* _GIVEN PASSAGE_
California Labor Code §§ 1101-1106 are the state laws relating to political affiliations, and California Labor Code § 1101 states that an employer cannot make, adopt, or enforce any rule, regulation, or policy that forbids or prevents employees from engaging or participating in politics or from becoming candidates for public office, or controls or directs, or tends to control or direct the political activities or affiliations of employees. California Labor Code § 1102 establishes that no employer can coerce or influence or attempt to coerce or influence their employees through or by means of threat of discharge or loss of employment to adopt or follow or refrain from adopting or following any particular course or line of political action or political activity.
When a person’s employer violates the applicable sections of the Labor Code by punishing them for their political beliefs or activity, they could be able to sue the employer for public policy wrongful termination or wrongful constructive termination. Common examples of political affiliation discrimination include people being terminated for writing opinion pieces in their local newspapers criticizing political candidates or people joining certain abortion rights groups.
A person’s political affiliation on its own does not represent a protected class in California, but state law still protects a person’s right to be politically active outside the workplace, and an employer cannot penalize a person for those political activities. Employers may be permitted to discourage or restrict the ability of an employee to discuss political matters with clients or coworkers.
It is important to understand the relevant sections of the Labor Code only prohibit employers from taking actions that are politically motivated. There can be situations in which an employer’s actions could be justified relating to political activity, such as an employer terminating an employee who accepts a political position that will impact their availability for work.
Before a person sues their employer, they first need to file a notice of the employer’s violation of the California workplace political coercion law with the California Labor and Workplace Development Agency and deliver a copy of the notice to the employer via certified mail. The Labor and Workplace Development Agency could investigate the case itself.

* _THE EXERCISE_
Can you continue the passage on California's laws protecting employees' political activity from where it stops?

* _EXTRACTED INFORMATION_
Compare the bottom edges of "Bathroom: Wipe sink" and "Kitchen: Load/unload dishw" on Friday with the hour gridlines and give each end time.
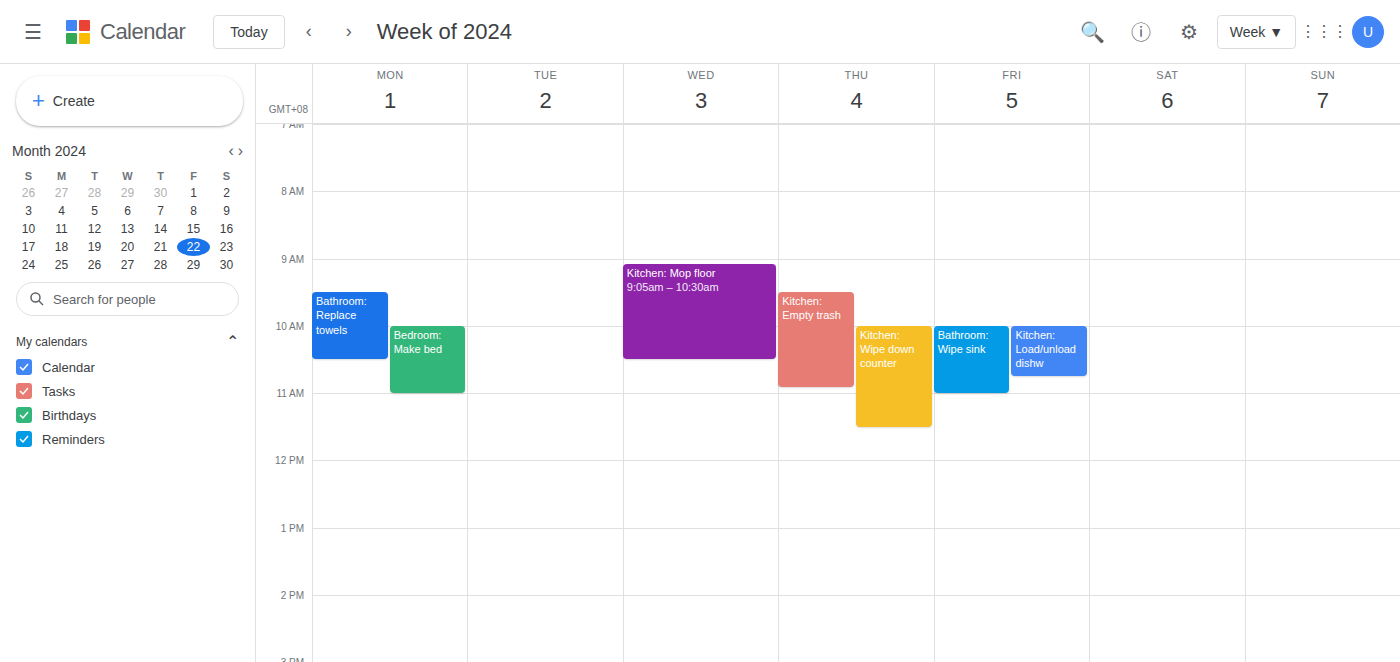
"Bathroom: Wipe sink": 11:00 AM, exactly on the 11 AM line. "Kitchen: Load/unload dishw": 10:45 AM, neither: three quarters of the way from the 10 AM line to the 11 AM line.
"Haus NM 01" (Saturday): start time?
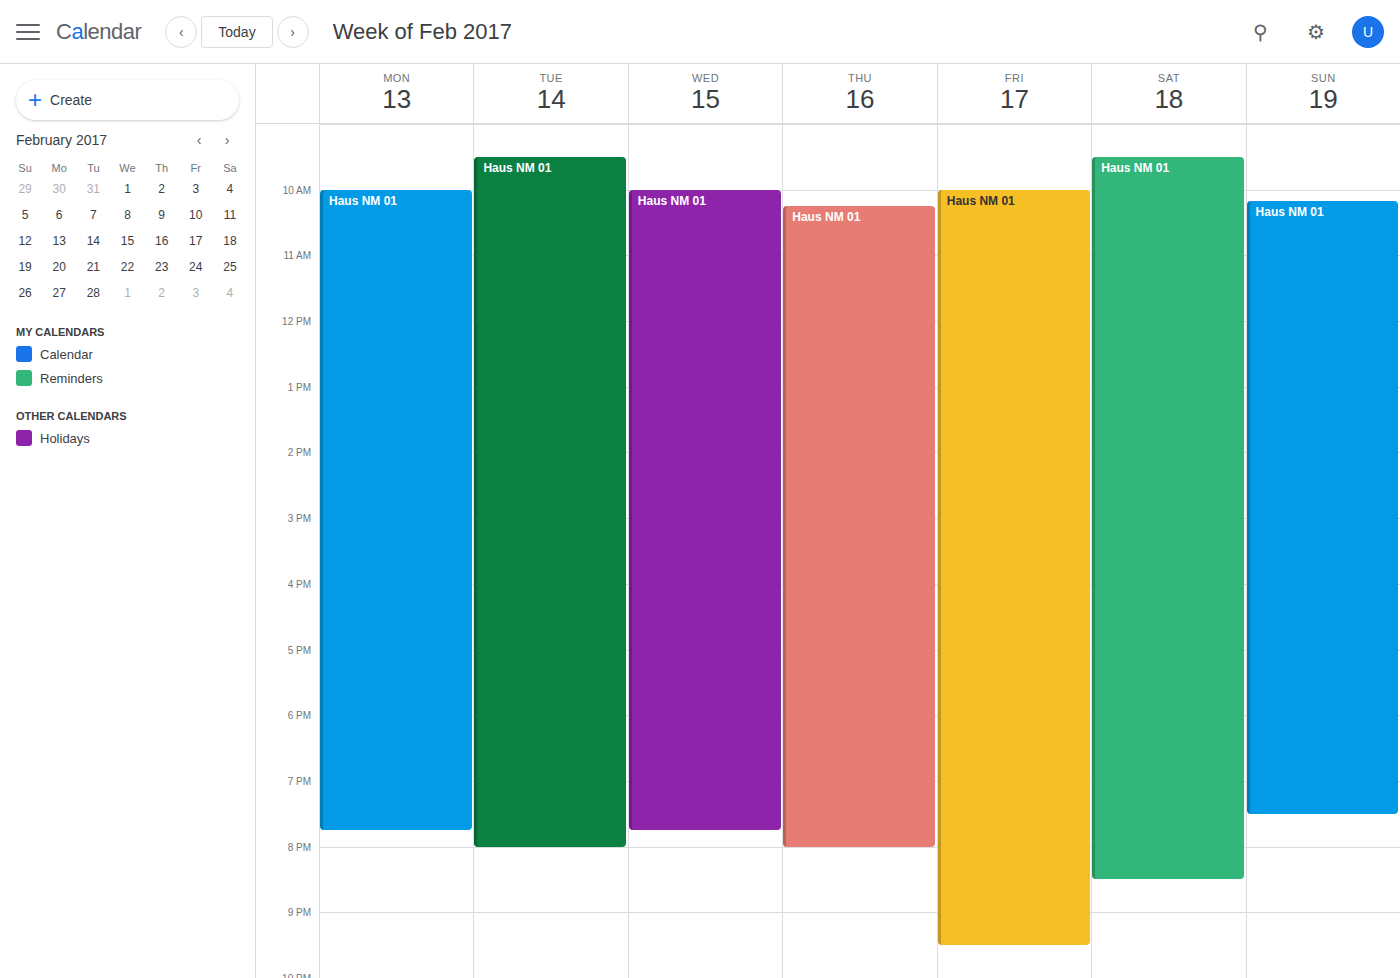
9:30 AM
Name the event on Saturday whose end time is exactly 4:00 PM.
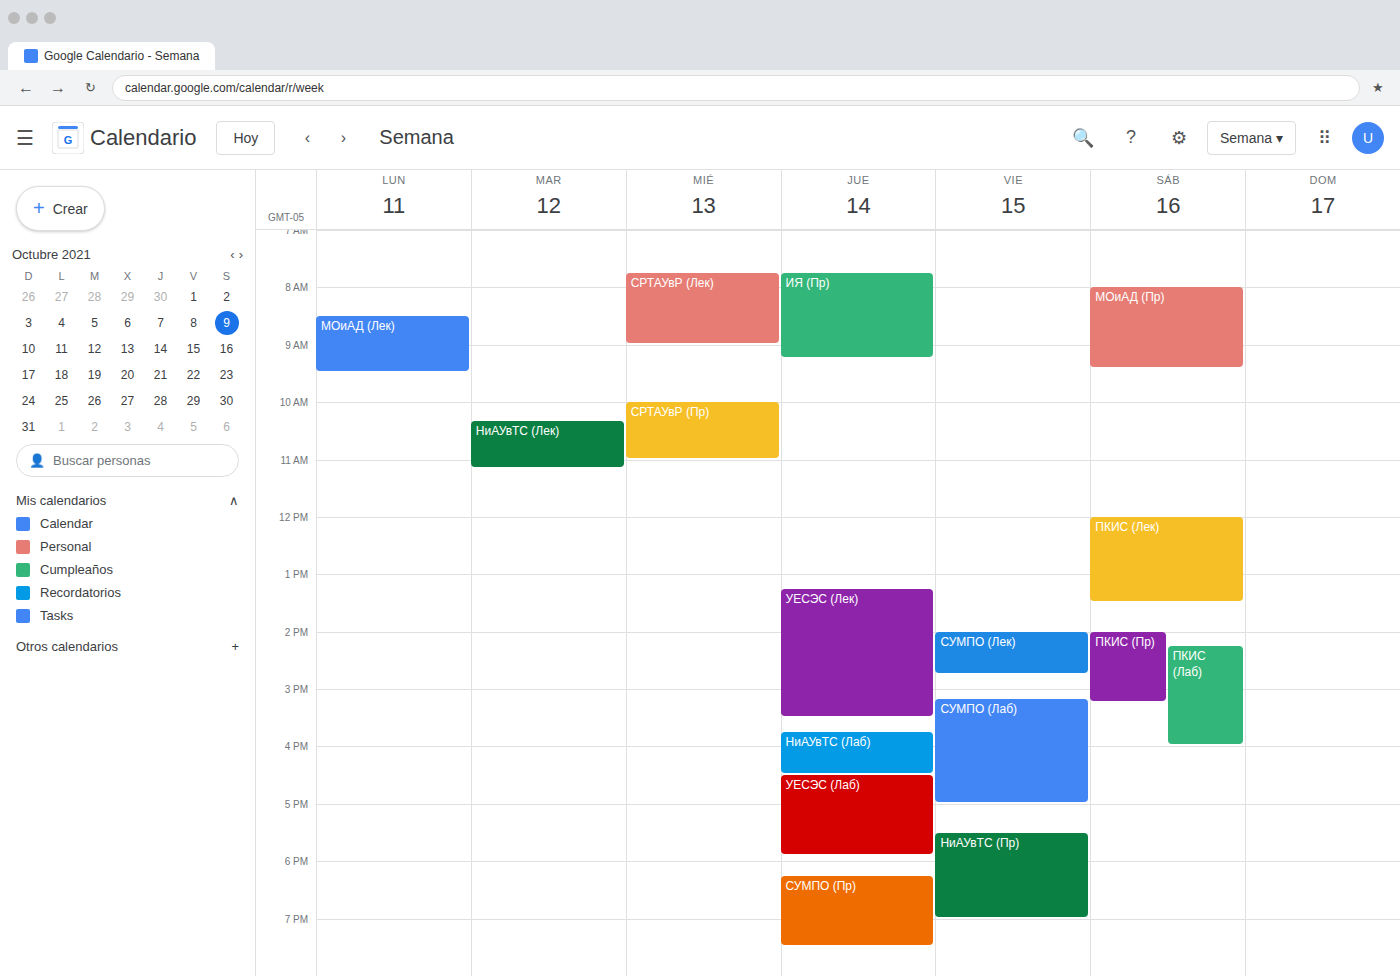
"ПКИС (Лаб)"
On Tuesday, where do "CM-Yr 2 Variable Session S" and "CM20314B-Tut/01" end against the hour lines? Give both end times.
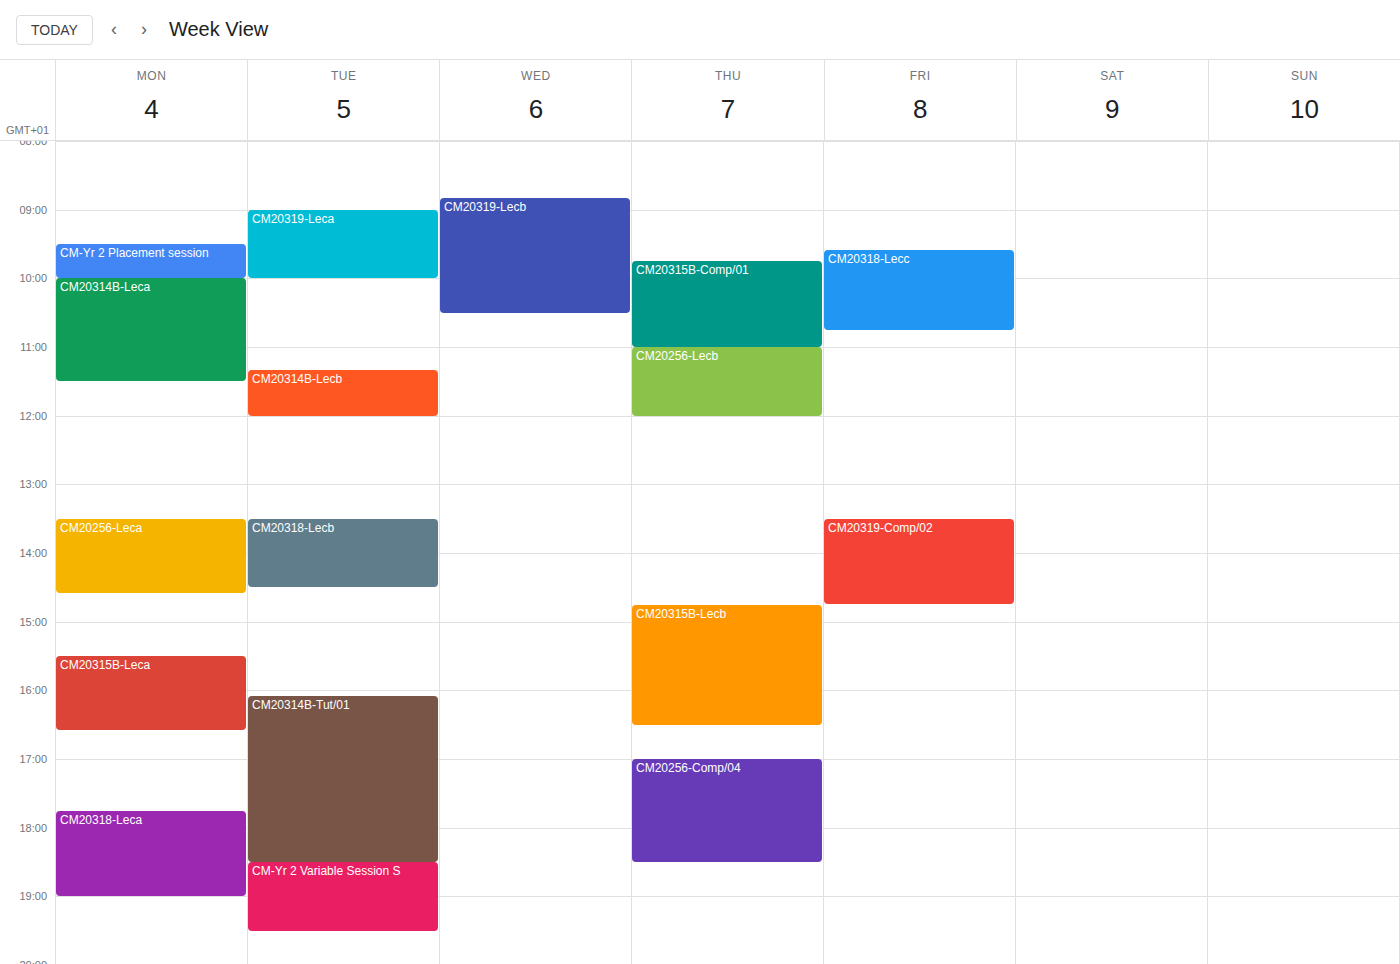
"CM-Yr 2 Variable Session S": 7:30 PM, halfway between the 7 PM and 8 PM lines. "CM20314B-Tut/01": 6:30 PM, halfway between the 6 PM and 7 PM lines.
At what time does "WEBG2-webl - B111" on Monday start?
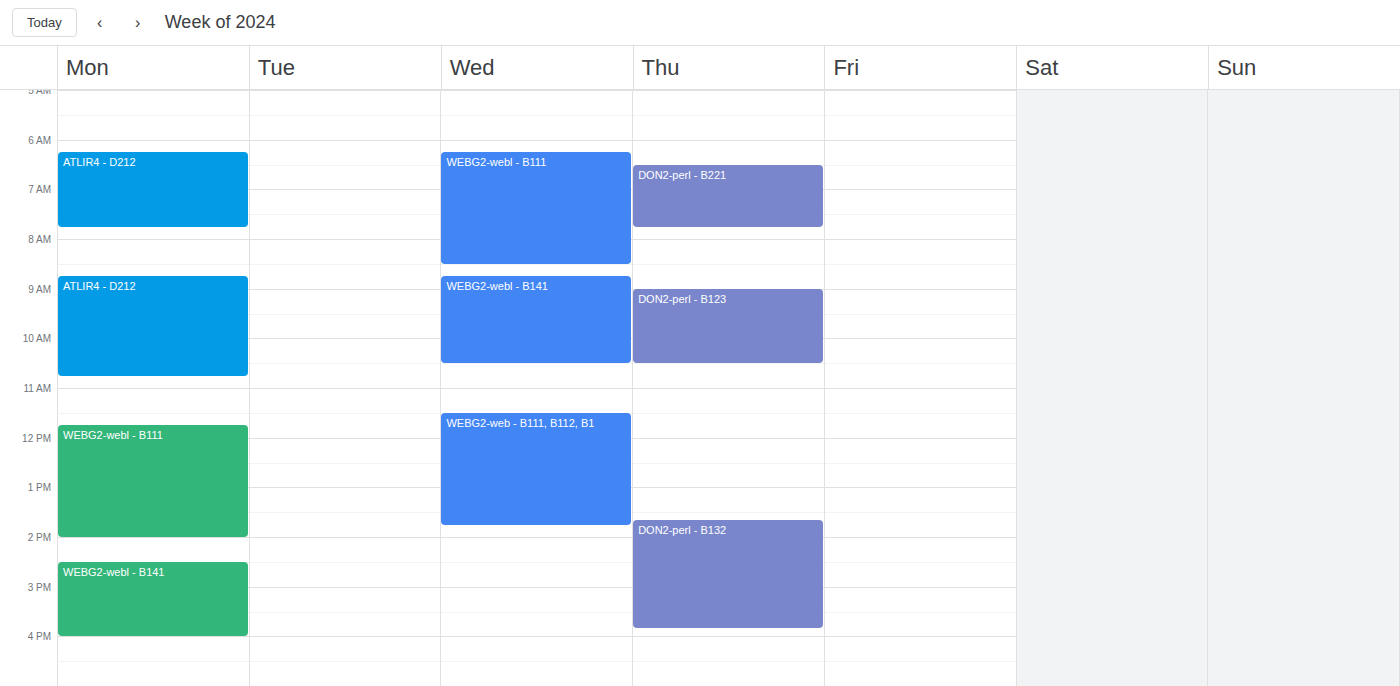
11:45 AM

* _REPLY TO THE EXERCISE_
If the agency does not investigate, it will notify a person within 65 days, at which point the person can file a lawsuit in California Superior Court against the employer. When the Labor and Workforce Development Agency does investigate a workplace political retaliation complaint, it again must notify a person of the decision within 65 days.
The agency could take up to 120 days to investigate and decide whether to issue a citation against the employer, but this time limit could extend up to 180 days. If the agency does not issue a citation, it will notify a person, and they can then file a civil lawsuit for political activity coercion.
In a suit against an employer over retaliation for political activity or beliefs, a person may be able to recover compensatory damages such as lost wages and benefits, emotional distress, pain and suffering, and possible punitive damages in a limited number of cases.
Do you think that you might have been the victim of political affiliation discrimination in the greater San Francisco area? Olivier & Schreiber, LLP knows how difficult these kinds of claims can be for most people, but we will walk you through the entire process and fight to help you recover everything you are entitled to.
Our firm will conduct an independent investigation into your case, and we can then fight to make sure that you are able to hold your employer accountable. Contact us online to schedule a free consultation with our San Francisco political affiliation discrimination attorney.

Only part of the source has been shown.